Italy’s green pass proves the bearer has been vaccinated or recovered from Covid-19, or has had a recent negative test result, and it is obligatory to access all workplaces as well as many venues such as cinemas and indoor restaurants.

READ ALSO: Italy pushes for more vaccinations as Covid incidence rate rises

The searches, across 16 cities, targeted 17 of the most radical activists on the chat, which was “characterised by a persistent incitement to hatred and to the commission of serious crimes”, police said.

The suspects had threatened Prime Minister Mario Draghi “as well as the police, doctors, scientists, journalists and other public figures accused of ‘enslavement’ and ‘collaboration’ with the ‘dictatorship’,” they said.

There were “explicit references to ‘hangings’, ‘shootings’, ‘kneecappings’, as well as direct allusions to ‘new marches on Rome’ and terrorism”.

The march on Rome was the insurrection in 1922 by which dictator Benito Mussolini came to power, and marked the beginning of fascist rule in Italy.

One protest against the green pass in Milan on October 16th.
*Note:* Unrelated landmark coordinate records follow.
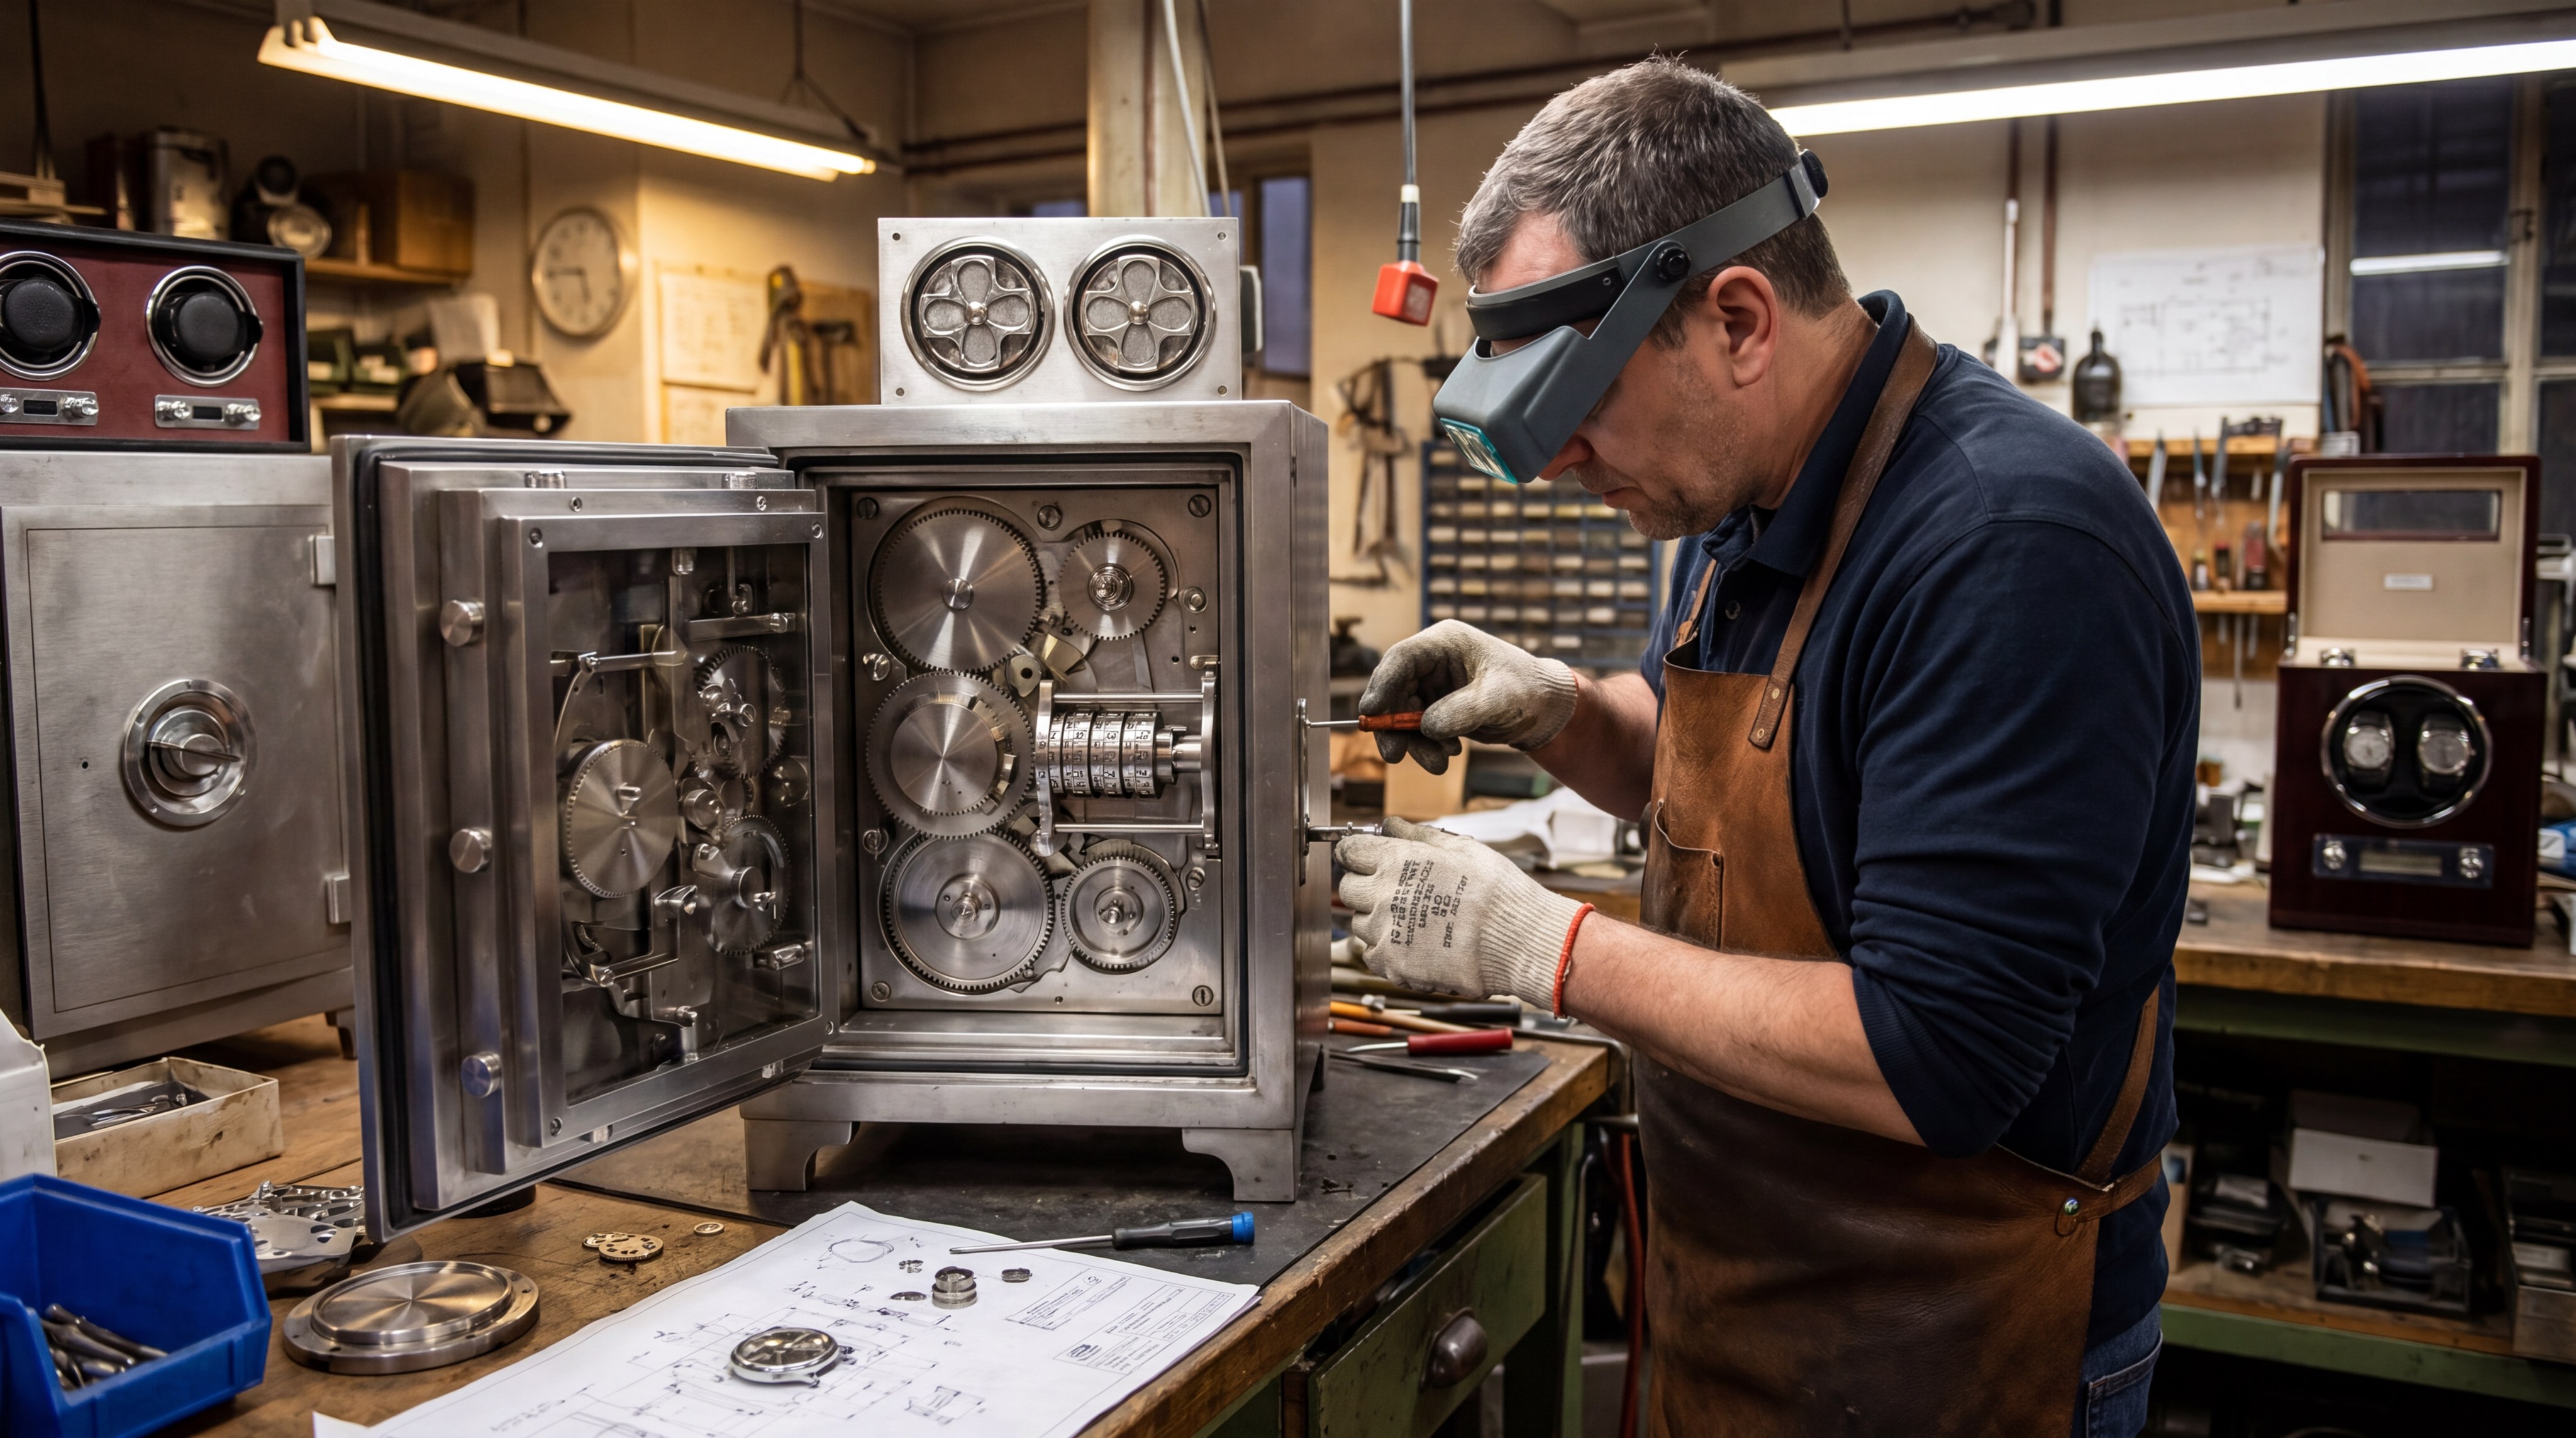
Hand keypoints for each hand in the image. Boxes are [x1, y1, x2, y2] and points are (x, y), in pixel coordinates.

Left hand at [1334, 818, 1587, 1009]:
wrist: (1517, 941)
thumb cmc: (1496, 891)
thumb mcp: (1461, 848)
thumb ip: (1417, 836)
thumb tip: (1390, 825)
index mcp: (1396, 861)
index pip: (1350, 852)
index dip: (1356, 854)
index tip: (1364, 858)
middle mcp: (1382, 895)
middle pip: (1348, 889)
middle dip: (1365, 887)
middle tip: (1395, 892)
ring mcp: (1385, 932)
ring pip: (1360, 924)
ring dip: (1378, 920)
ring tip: (1415, 921)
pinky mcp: (1392, 964)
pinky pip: (1373, 955)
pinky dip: (1387, 950)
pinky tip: (1416, 944)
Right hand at [1360, 620, 1579, 772]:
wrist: (1546, 710)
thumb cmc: (1528, 690)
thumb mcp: (1498, 699)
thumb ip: (1461, 711)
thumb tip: (1426, 727)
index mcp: (1445, 643)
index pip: (1401, 659)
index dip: (1381, 684)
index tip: (1370, 712)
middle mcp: (1434, 661)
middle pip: (1395, 690)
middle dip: (1393, 725)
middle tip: (1394, 755)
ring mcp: (1434, 686)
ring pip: (1404, 714)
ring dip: (1413, 743)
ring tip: (1437, 764)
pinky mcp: (1439, 708)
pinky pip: (1419, 729)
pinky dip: (1427, 746)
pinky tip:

Photo: Piero Cruciatti/AFP

Many demonstrations against the green pass and vaccines in Italy have been connected to fascist-affiliated groups such as Forza Nuova, with activists at one larger protest in Rome last month attacking buildings and clashing with police as well as attempting to reach the prime minister’s office.

READ ALSO: 

The Italian government has since placed restrictions on anti-vax and anti-green pass protests, prohibiting them from taking place in busy areas of city centres.

Opponents of the green pass have described the scheme as an attack on individual liberties, with protests growing since October 15th when the government made it a requirement for access to the workplace.

However, the government insists it will help prevent the need to bring back tough coronavirus restrictions such as business closures this year.

Ministers are now considering tightening the green pass rules further, including by reducing the document’s validity amid changes aimed at slowing the infection rate.

More than 84 percent of people over 12 have been fully vaccinated in Italy.